5. Arkadaşların seni şikâyet eder mi? En çok şikâyet ettiği konular nelerdir?

Araştırmaya katılan öğrencilerin 25 (%92) tanesi sınıf arkadaşlarının kendilerini sürekli şikâyet ettiklerini belirtmiştir. Kaynaştırma öğrencilerinin normal sınıfa ve sınıf içi kurallara uyum sağlamakta zorlandıkları söylenebilir. Buda normal öğrencilerin onları sürekli şikâyet etmelerine neden olduğu düşünülebilir. Kaynaştırma öğrencilerinin sınıf içindeki davranışları yüzünden normal öğrencilerin derslerine konsantre olmakta zorlandıkları, dersleri tam olarak anlayamadıkları söylenebilir.

“Her zaman beni öğretmenlere şikâyet ediyorlar. Sınıfta konuşuyor, gülüyor, başka şeylerle uğraşıyor diye sürekli öğretmene söylüyorlar. Aslında ben derste hiç

konuşmuyorum. Anlayamadığım bazı yerleri sıra arkadaşıma soruyorum. O sırada diğer arkadaşlar beni görüyor ve konuşuyor diye öğretmene şikayet ediyorlar.” (Öğrenci 1)

“Okula bazen geç geliyorum onlarda öğretmene zaten her zaman geç geliyor diye beni şikâyet ediyor. Aslında sürekli geç kalmıyorum. Sınıf araç-gereçlerine bakıyorum elime alıyorum beni hemen şikayet ediyorlar sanki ben onları alıp kırıyorum. Sıramda kalemimin ucunu açıyorum o tozu yere iterken istemeden arkadaşın üzerine geldi o da beni hemen şikayet etti.” (Öğrenci 22)

6.Sınıfındaki yakın arkadaşlarınla sorun yaşıyor musun, varsa nelerdir?

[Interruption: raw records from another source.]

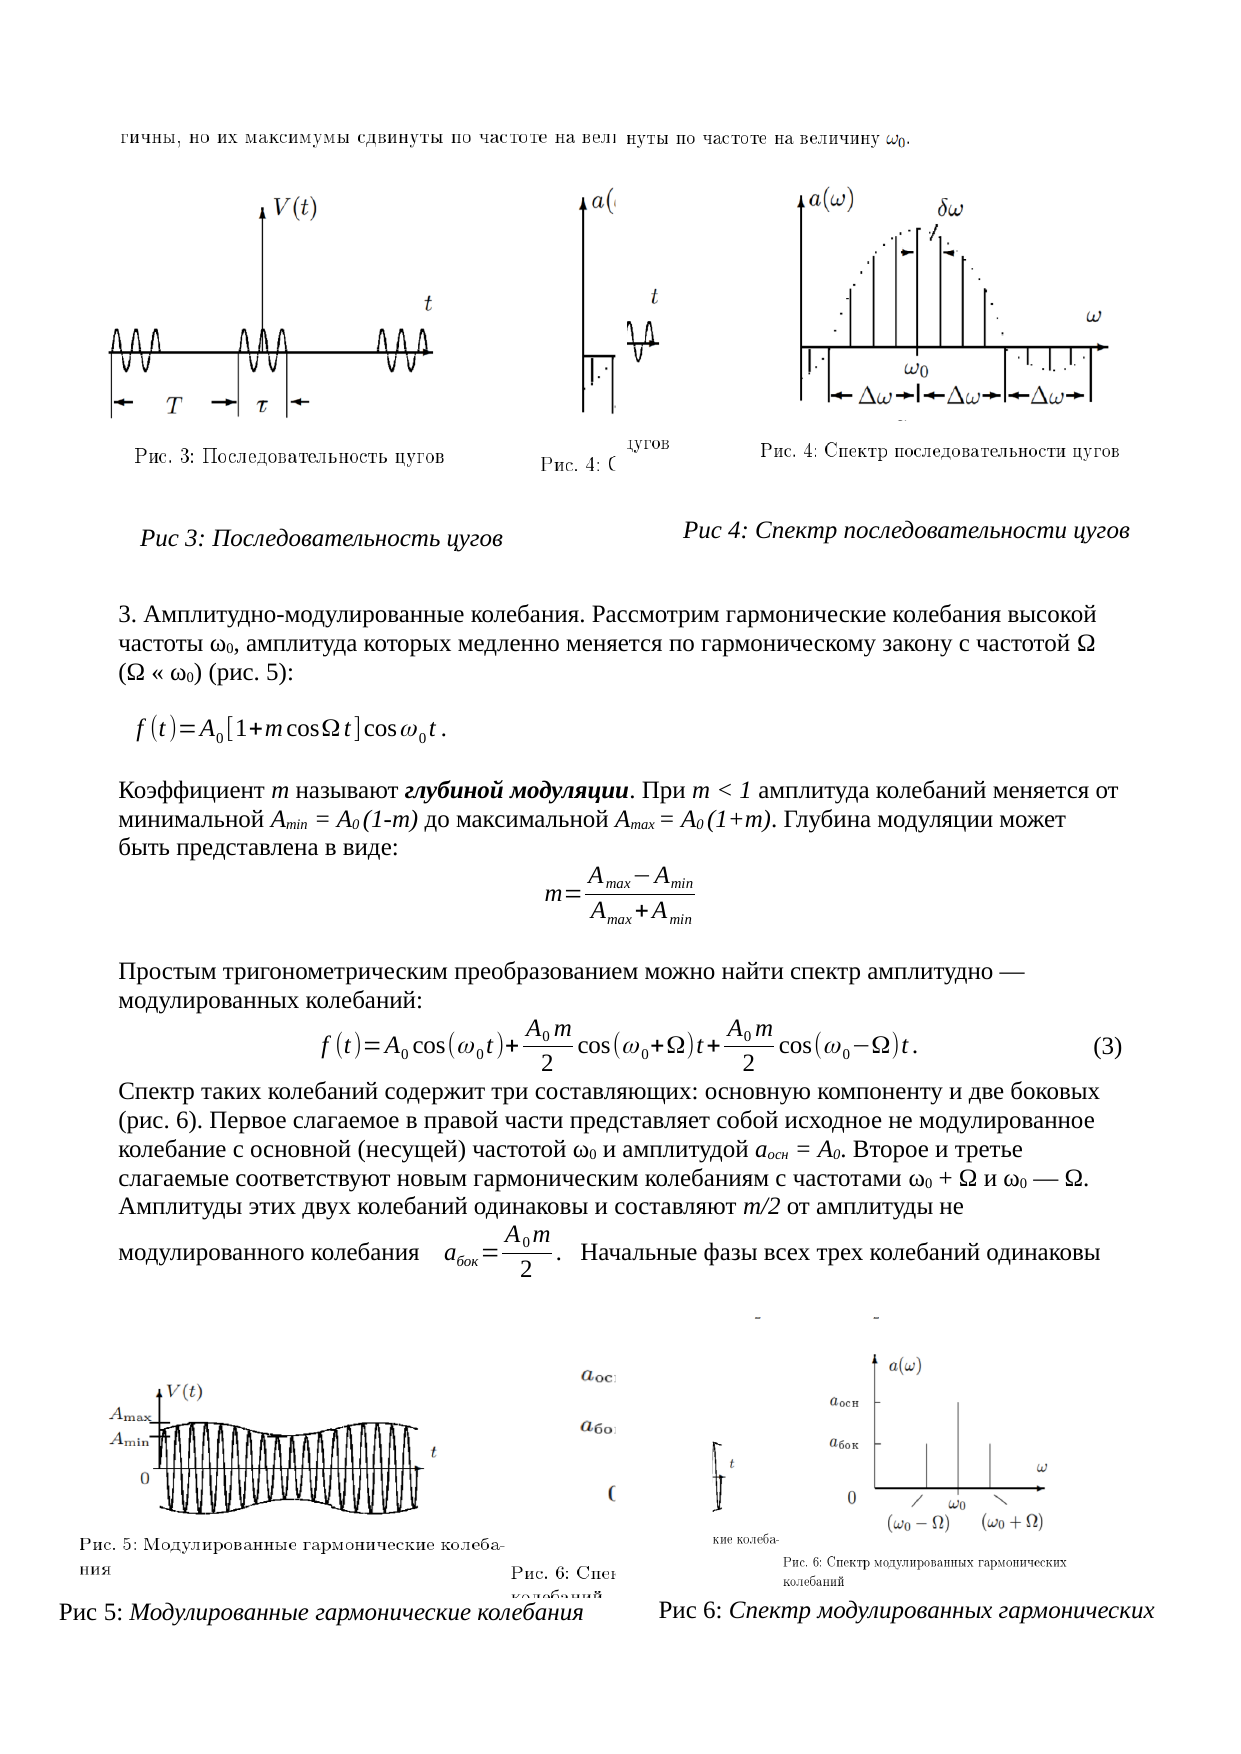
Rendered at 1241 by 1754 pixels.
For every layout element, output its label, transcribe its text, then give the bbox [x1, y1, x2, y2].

picture [29, 123, 334, 512]
table_header Рис 5: Модулированные гармонические колебания [24, 1312, 621, 1636]
table_header Рис 6: Спектр модулированных гармонических [621, 1312, 1194, 1636]
text Коэффициент m называют глубиной модуляции. При m < 1 амплитуда колебаний меняется от минимальной Amin = A0 (1-m) до максимальной Amax = A0 (1+m). Глубина модуляции может быть представлена в виде: [118, 775, 1122, 861]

Araştırmaya katışan öğrencilerin 13 (%48) tanesi sınıftaki arkadaşlarıyla sorun yaşadıklarını belirtmiştir. Kaynaştırma öğrencilerinin çok fazla yakın arkadaşa sahip olmamasından dolayı sınırlı sayıdaki arkadaşlarıyla da bazı konularda sorunlar yaşandığı görülebilir. Arkadaş sayısının çok fazla olmamasının bunda etkili olduğu düşünülebilir. Kaynaştırma öğrencilerinin yakın arkadaşlarının yaptıkları şakalara alındıkları ve bu şakalardan dolayı aralarında bazı sorunlar yaşadıkları söylenebilir.Normal öğrencilere göre daha fazla alınganlık gösterdikleri ve kendilerini tam olarak ifade edemedikleri düşünülebilir.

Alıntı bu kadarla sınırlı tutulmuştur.